What about music? Kanye West constantly makes sacrilegious remarks and refers to himself as “Yeezus,” famously said “slavery was a choice” and made a music video featuring several celebrities photo-shopped in the nude. Should we boycott his music?
Is it right to support any of these celebrities at all?
Where is the line drawn? Is there even a line to draw?
When is it okay and when is it reprehensible to enjoy art from a controversial artist?
There is only one answer to all of these questions: It is entirely up to you.
You like what you like. You can enjoy any kind of art that you want to, regardless of whether you support the person who created it or not.
You are under no obligation to pretend that you don’t like something, or force yourself not to enjoy something that you once did, just because the person who created it establishes an opinion that you or other people don’t agree with and faceless usernames online tell you to.
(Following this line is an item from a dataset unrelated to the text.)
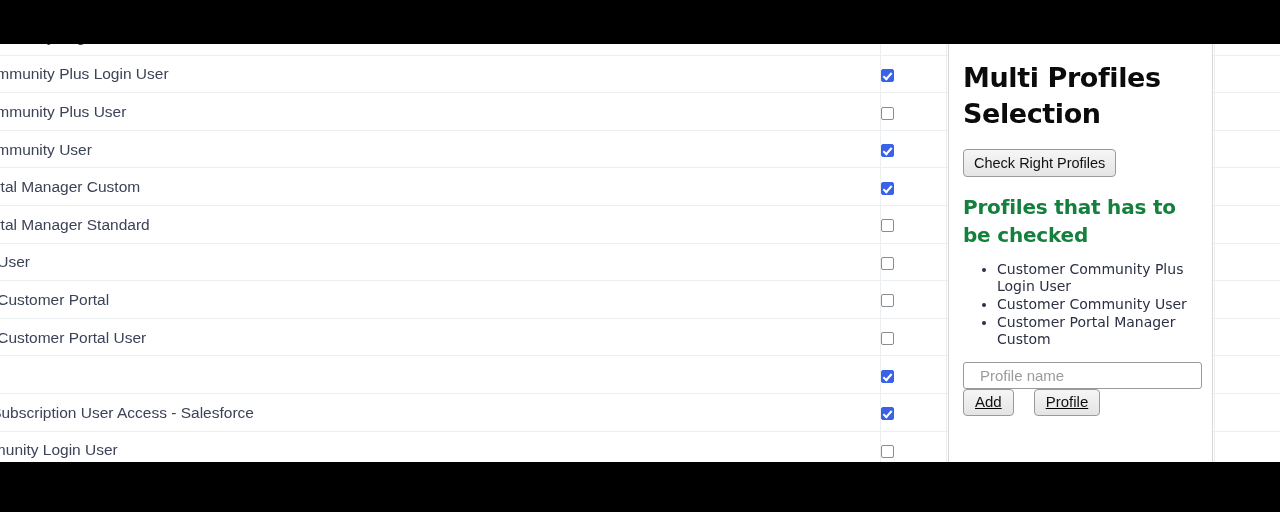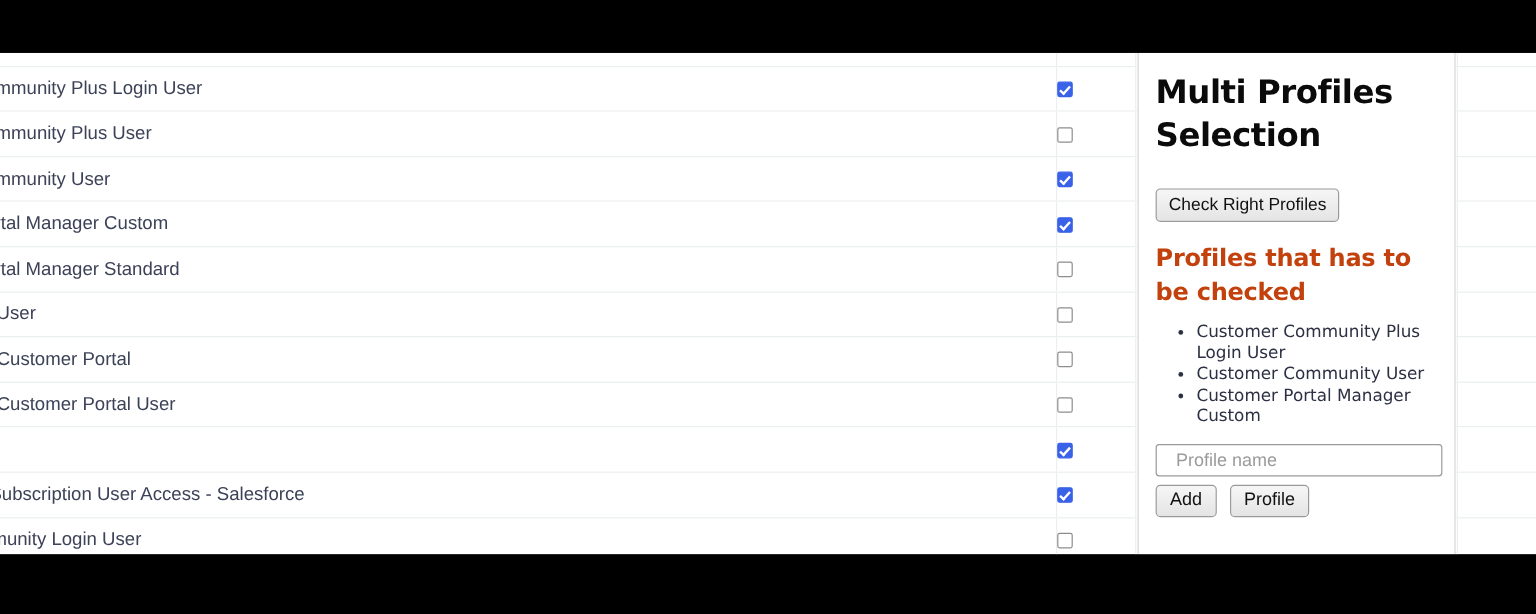"Check Right Profiles" #check-right-profiles-button { margin-top: 26px -> 18px }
Admittedly, it is true that by continuing to enjoy someone’s art, you do, in some regards, still support them. Your money does, in part, go to them.
This is enough for most people — or at least anonymous Twitter users — to cut the cord.
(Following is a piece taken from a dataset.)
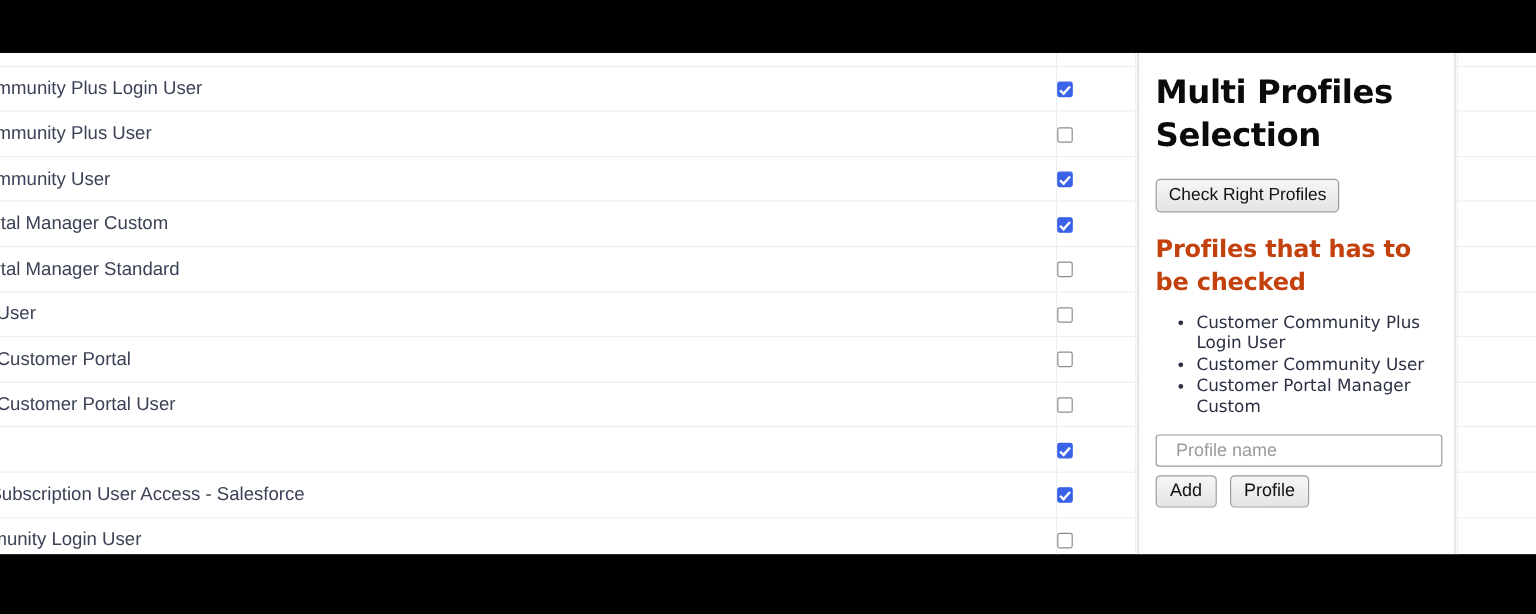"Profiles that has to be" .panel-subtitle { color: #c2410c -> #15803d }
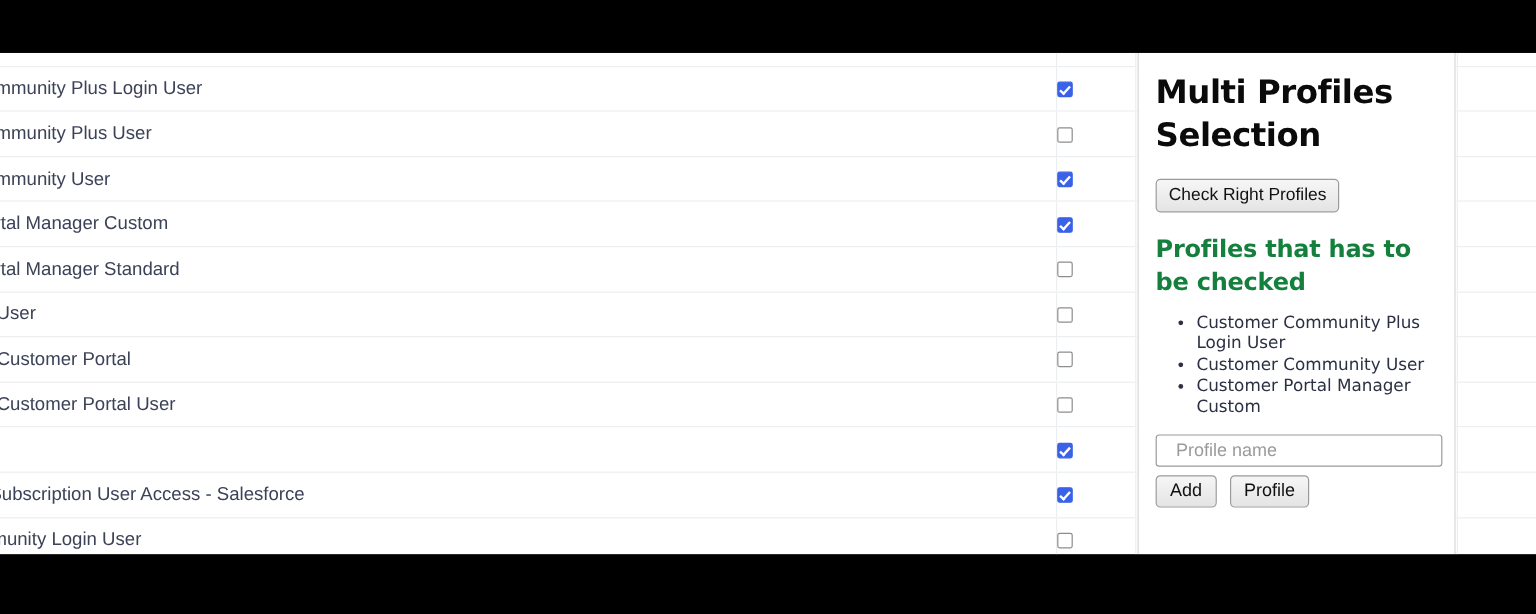"Add" #panel-actions { gap: 11px -> 20px; margin-top: 7px -> none; text-decoration: none -> underline }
But truthfully, you probably have plenty of friends or relatives with different opinions than you. And you still support them, no?
In fact, let’s take a walk down memory lane and think about history — history is littered with monarchs, authors and philosophers whose viewpoints would be horrifying by our standards now.
How many people who shaped America held controversial opinions? As per “USA Today,” 41 out of 56 men who signed the Declaration of Independence were slave owners.
Should we just burn the document? Stop studying George Washington in history class?
The truth is, we, as a society, are solely responsible for constructing this ideal of a “celebrity.”
Celebrities are just as human as anyone else; they have no supreme authority or supernatural ability that forces the general public to put them on a pedestal and swallow everything they say. We do that on our own.
Sure, celebrities might sometimes need to be held to a higher standard insofar as the age of their audiences are concerned but they are just as righteous in expressing themselves and their own opinions as the rest of us.
There is no reason that you should be ashamed of liking something simply because you or other people don’t like the person who created it.
If you, or anyone else, can’t separate art from artist, or can’t escape seeing references to an artist’s opinions within the art, then it is your prerogative to support it or not.
And supporting an art, doesn’t inherently mean you support the artist as well. It is quite possible to enjoy art, but disagree with the artist.
And no one has the right to shame you for doing so.
Other people have the same right to avoid it as you have to enjoy it.
And in fact insofar as tolerance for other opinions is concerned I heartily encourage you to give art y controversial artists a try.